**AIM OF THE EXERCISE**
Send back the records exactly as written, with no images.

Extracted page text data
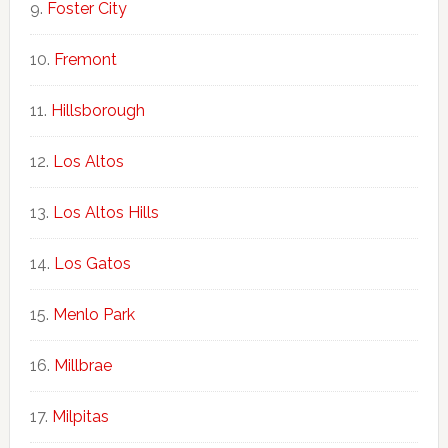
Foster City
Fremont
Hillsborough
Los Altos
Los Altos Hills
Los Gatos
Menlo Park
Millbrae
Milpitas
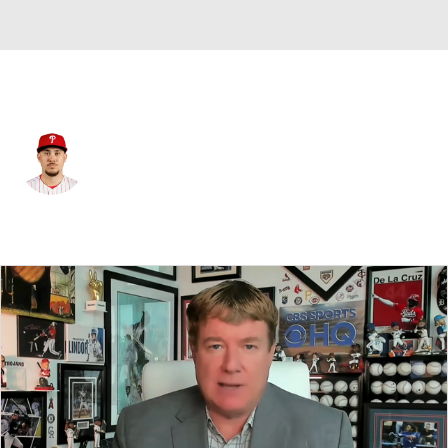
Philadelphia • #50 • RP
Orion Kerkering
Player Home
Fantasy
Game Log
Splits
Career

**TASK RESPONSE**
Foster City
Fremont
Hillsborough
Los Altos
Los Altos Hills
Los Gatos
Menlo Park
Millbrae
Milpitas
Philadelphia • #50 • RP
Orion Kerkering
Player Home
Fantasy
Game Log
Splits
Career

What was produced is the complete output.